The chromosomal passenger complex (CPC) regulates several mitotic events, including chromosome segregation and cytokinesis. The CPC consists of Aurora-B kinase and three regulatory subunits: INCENP, survivin and borealin. The targeting of Aurora-B by these subunits to the right substrate at the right place and time (to centromeres in metaphase and, later, to the central spindle and midbody) is crucial for the functioning of the CPC. Structural studies of the regulatory subunit complex shed new light on how interactions between these subunits relocalize the CPC during mitosis.

...the three regulatory subunits form a three-helix bundle, each contributing one helix.

Elena Conti and colleagues defined the minimal domains of INCENP, survivin and borealin that could form a functional ternary complex, revealing a 1:1:1 complex between full-length survivin, borealin10–109 and INCENP1–58. The crystal structure of the complex showed that the three regulatory subunits form a three-helix bundle, each contributing one helix.

Using site-directed mutagenesis combined with RNA-interference complementation studies, Conti and co-workers tested the requirements for CPC localization. Borealin mutants that could bind to INCENP but not to survivin, or that could bind to survivin but not to INCENP, failed to localize to either centromeres or the central spindle and midbody in cells in which endogenous wild-type borealin was knocked down. This implies, among other things, that survivin is not sufficient for centromere targeting of the CPC, as had previously been suggested. In addition, an engineered INCENP–Aurora-B subcomplex, which exists in the absence of survivin and borealin, is not functional — it does not localize to centromeres or to the central spindle and midbody and is unable to restore CPC function in CPC-depleted cells.

The structure further revealed a negatively charged cluster of conserved amino acids on INCENP and a positively charged cluster on borealin. By mutating either cluster to the opposite charge in the context of the full-length protein, the CPC was able to form and localize to centromeres but not to the central spindle or midbody. Cells progressed through early mitosis but were defective in cytokinesis. So, localization of the CPC to the central spindle and midbody is essential for cytokinesis. Taking the structural and functional studies together, the authors conclude that “...the intertwined structural interactions of the core components lead to functional interdependence.” The three regulatory subunits therefore seem to function as a single unit.

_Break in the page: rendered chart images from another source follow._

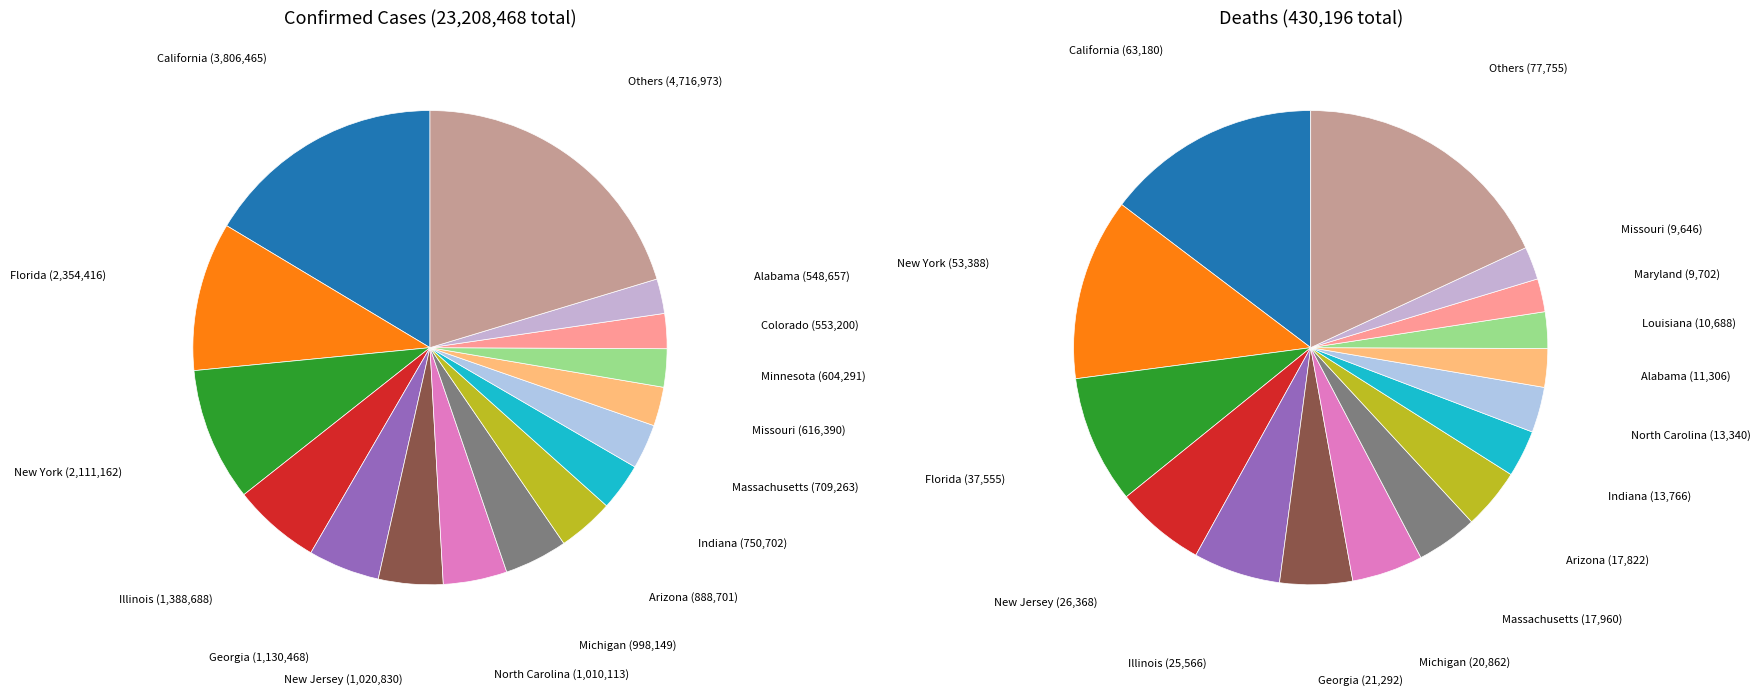

Is it true that Maine is 0% of the pie?

True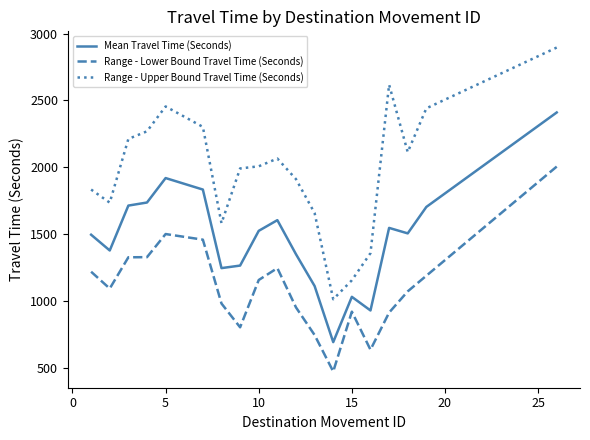

True or false: Mean Travel Time (Seconds) and Range - Lower Bound Travel Time (Seconds) cross at least once.

False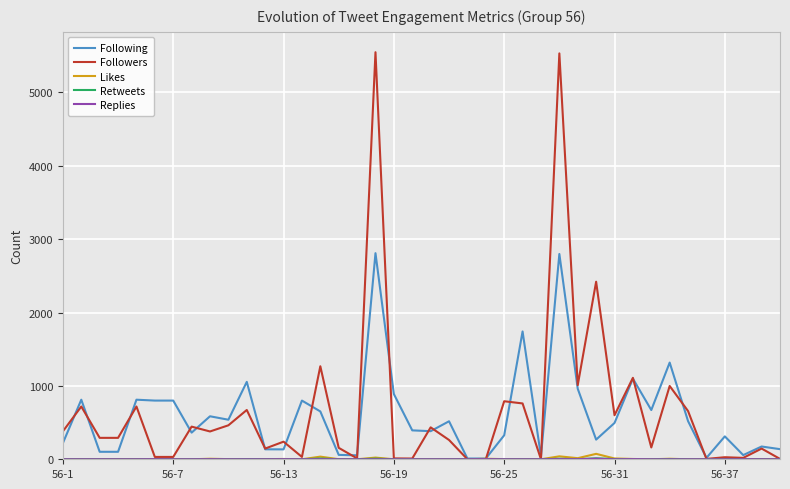

Which series has the largest range (max minus min)?

Followers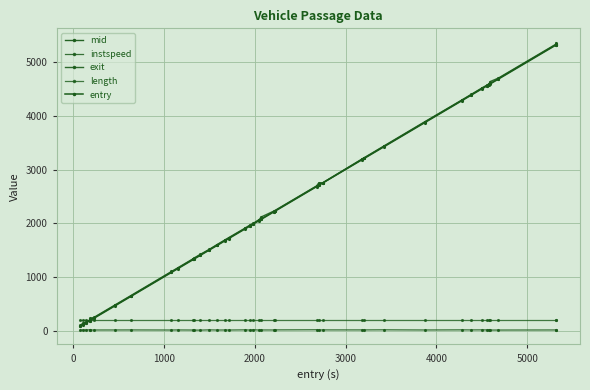

Is this an area chart (filled region under the line)?

No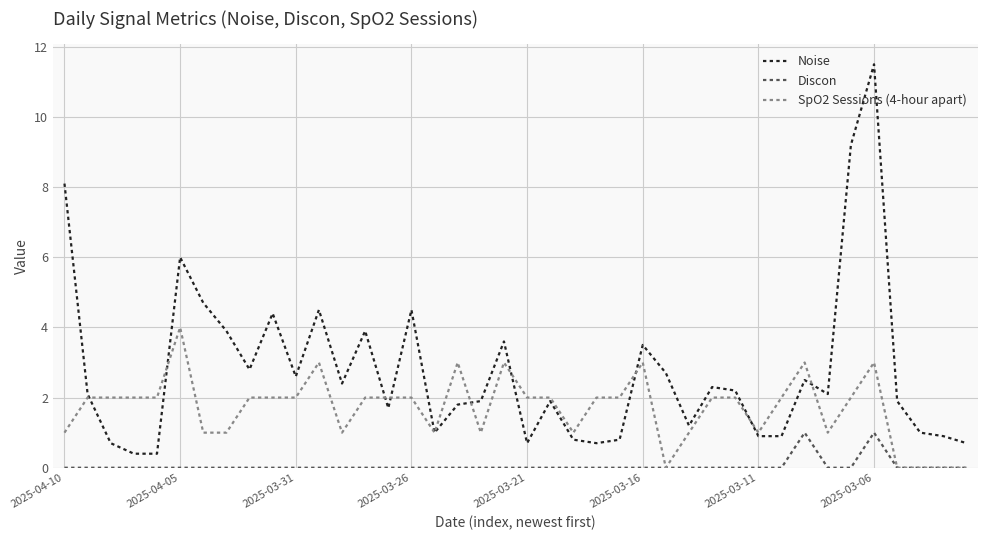

What is the difference between the maximum and minimum values in the Discon series?

1.0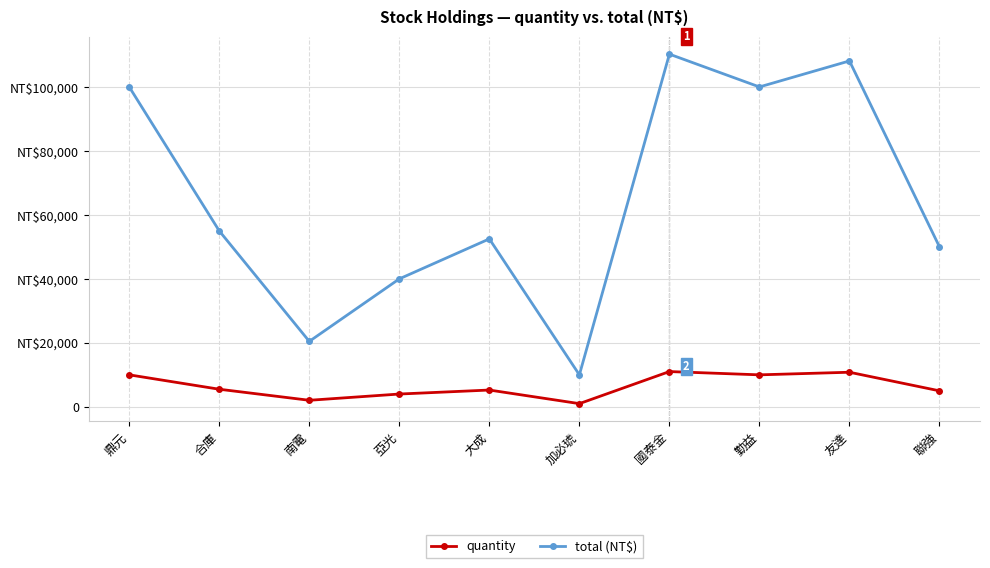

Is this an area chart (filled region under the line)?

No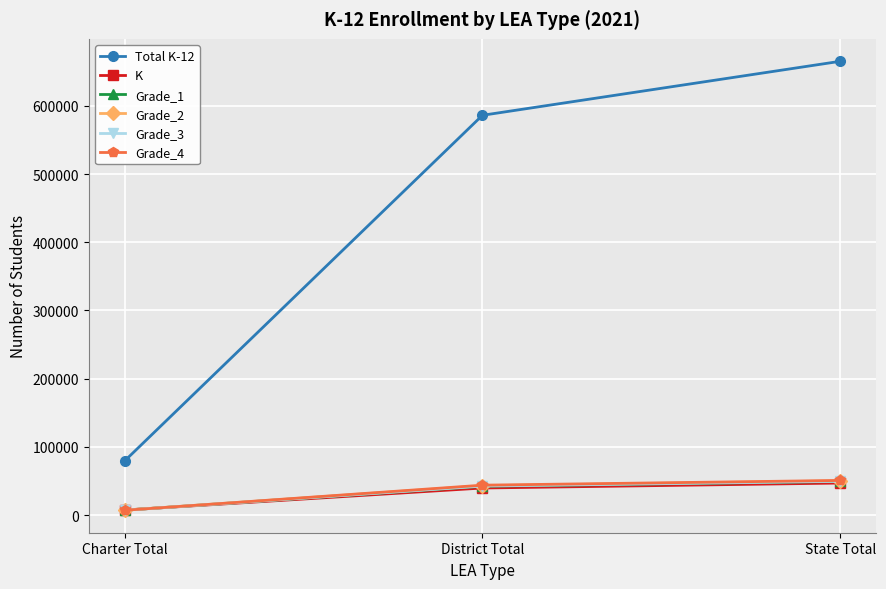

What is the greatest value displayed?

665306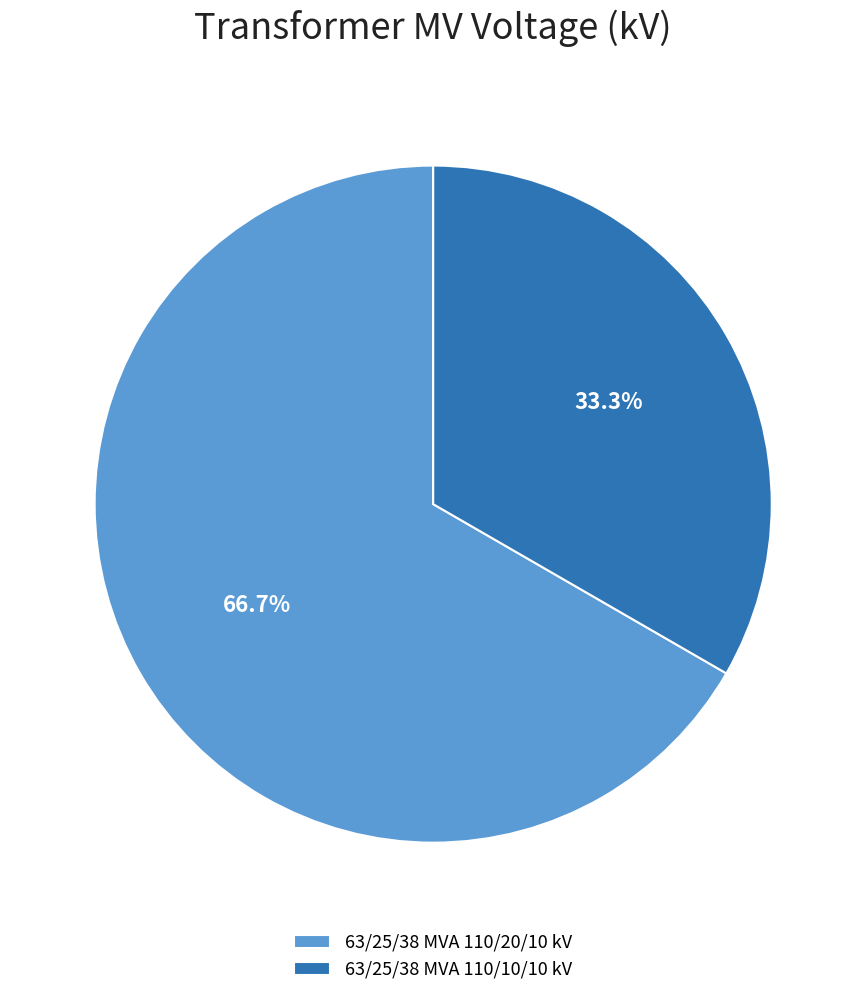

What is the ratio of the value at 63/25/38 MVA 110/20/10 kV to the value at 63/25/38 MVA 110/10/10 kV?

2.0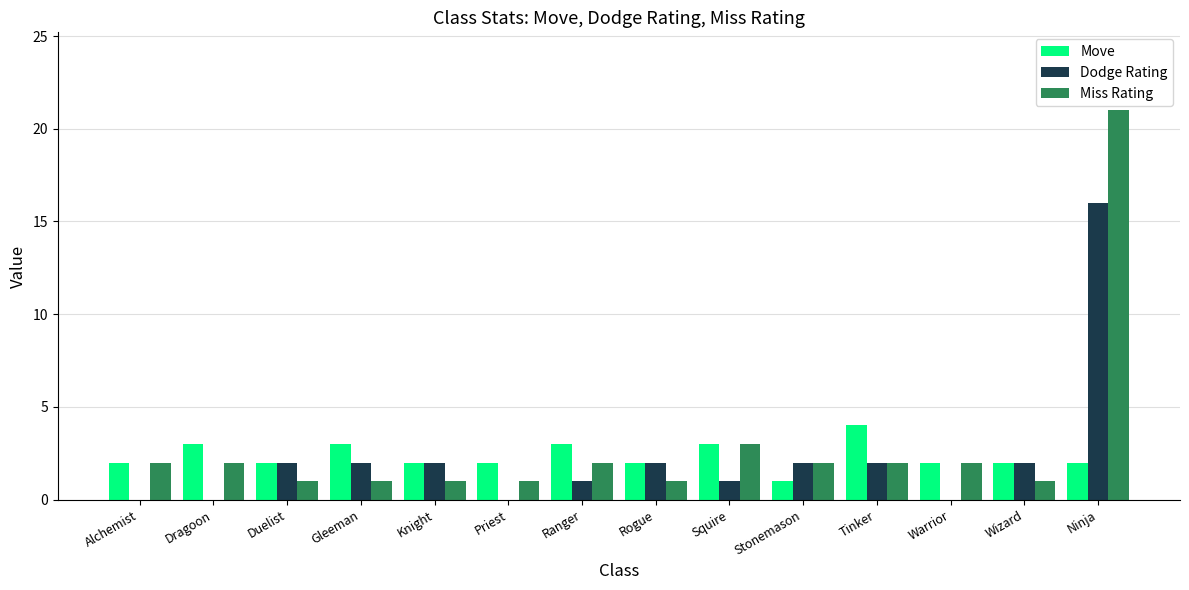

What is the maximum value for Move?

4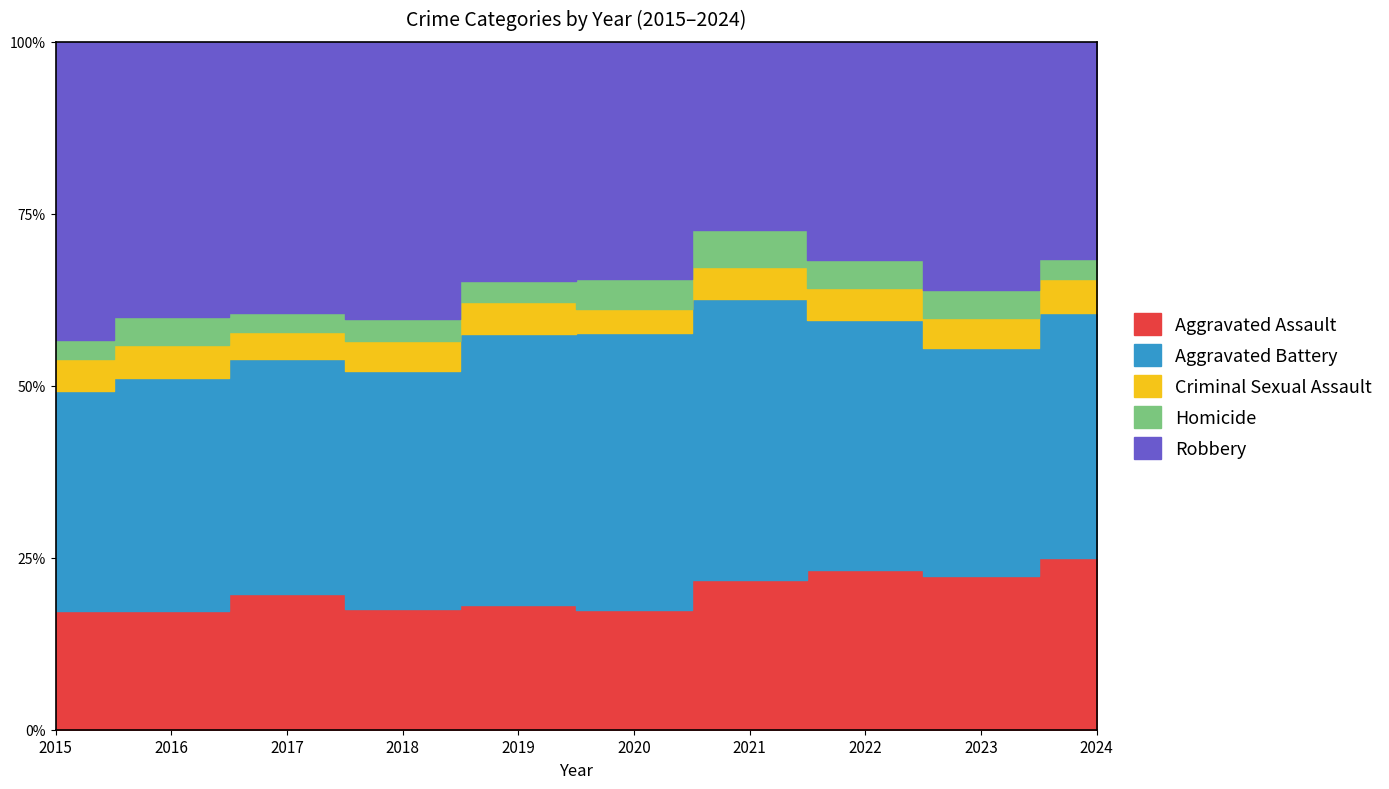

Reading left to right, transcribe all the data shown in this chart.

Aggravated Assault: 2015=210	2016=250	2017=276	2018=265	2019=238	2020=249	2021=284	2022=267	2023=293	2024=286
Aggravated Battery: 2015=387	2016=491	2017=480	2018=522	2019=520	2020=574	2021=531	2022=417	2023=436	2024=407
Criminal Sexual Assault: 2015=58	2016=69	2017=55	2018=66	2019=61	2020=49	2021=62	2022=52	2023=56	2024=57
Homicide: 2015=32	2016=59	2017=37	2018=49	2019=40	2020=63	2021=69	2022=47	2023=55	2024=33
Robbery: 2015=527	2016=579	2017=553	2018=608	2019=458	2020=491	2021=357	2022=364	2023=473	2024=362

Another interesting aspect of the structure is that survivin is monomeric within the complex, whereas the unbound form exists as a homodimer. The crystal structure reveals that the interaction of borealin10–109 and survivin mimics that of the survivin homodimeric interaction. Similar findings have been reported by Andrea Cochran and colleagues; they showed that survivin binds borealin as a monomer, and that borealin structurally mimics and displaces a survivin monomer in the survivin dimerization interface. In a short commentary, Bill Earnshaw and colleagues speculate that survivin functions in mitosis as a monomer in complex with borealin and INCENP, whereas homodimeric survivin might function to regulate apoptosis — a hypothesis that will be interesting to test.